Microfinance club aids small business

Club gives $1000 grant to help with impact of COVID-19


Club members hold up flyers showing details of club (photo courtesy of Hojjat).

Rory Quealy, Reporter

Coming from a family supported by a small business, Microfinance Club president Andrew Hojjat ‘21 is able to relate to the risks people take in starting a business to improve their well-being. 

[It] has led me to understand the challenges of operating a small business and the tremendous amount of work and planning needed to make [it] successful,” Hojjat said. 

As a result, Hojjat along with friend Alex Kostich ‘21 started Microfinance Club to fundraise money and help small businesses through loans and grants, which has been especially important during the COVID-19 pandemic. 

“Because the pandemic has affected the economy, small businesses are facing some of the toughest times they ever have,” club treasurer Daniel Kiely ‘21 said. “I think it’s always very important to support small business because it is a vital part of the economy and microfinance is definitely one of the best ways to do that.”

So far, they have given a $1,000 grant to a small interior design business in Countryside, Hojjat said. They fundraised the money by asking friends, family and companies in the community for donations. The Microfinance Club then donated the money to a large microlending non-profit called Accion Chicago, who were able to microlend–loaning small amounts of money at a low interest rate–to the interior design business. 
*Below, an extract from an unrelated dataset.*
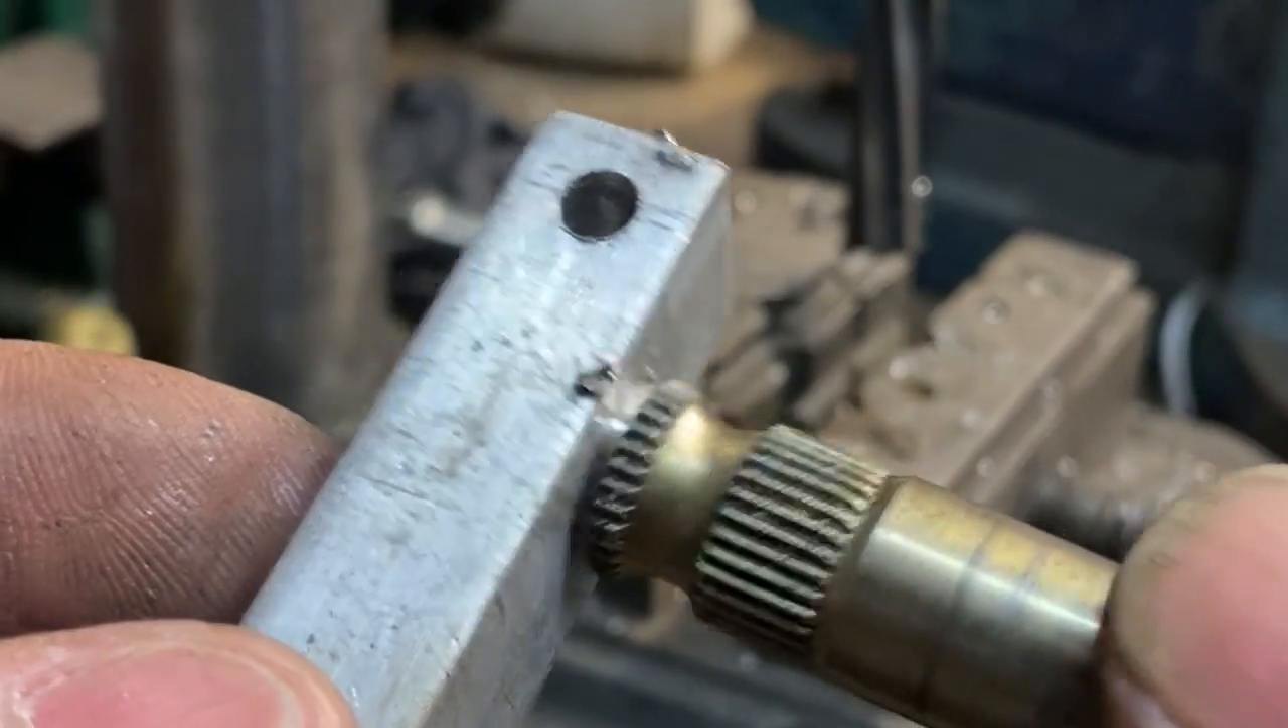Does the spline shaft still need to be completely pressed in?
Yes.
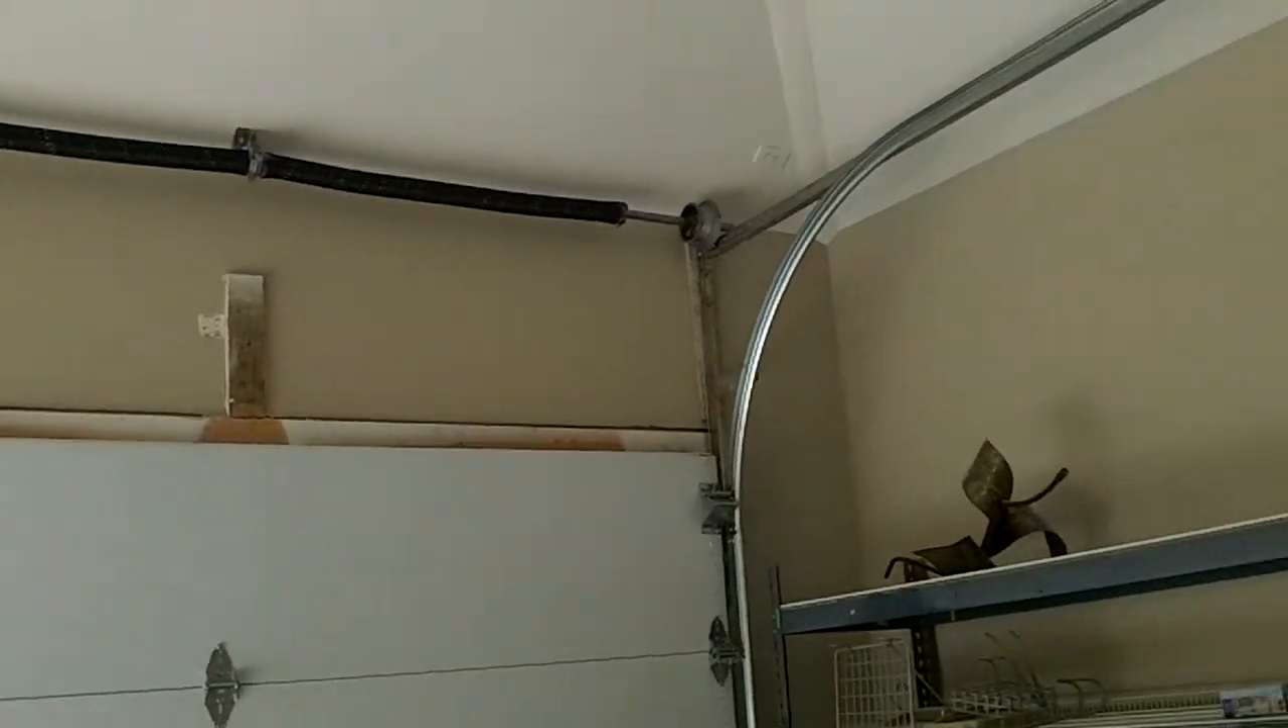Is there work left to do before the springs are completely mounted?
No.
There’s a lot of ways you can help people: there’s charity and forms of service, but what stood out to us was this idea of being sustainable when you help somebody,” Hojjat said. “You’re not just helping them one single time, but over time, it’s something that helps them learn financial literacy too.” 

The club plans to continue microlending to small businesses and are planning fundraisers including a virtual FIFA soccer tournament in the spring, Kiely said. 

Our plan would be that moving forward juniors would step up and take the leading positions and hopefully [Microfinance Club] would continue on for a long time, and, in theory, would grow even bigger,” Kiley said. “That really feels good to make a lasting impact on the future.”

Microfinance Club meets through Zoom on Mondays at 3:30 p.m. and always welcomes new members.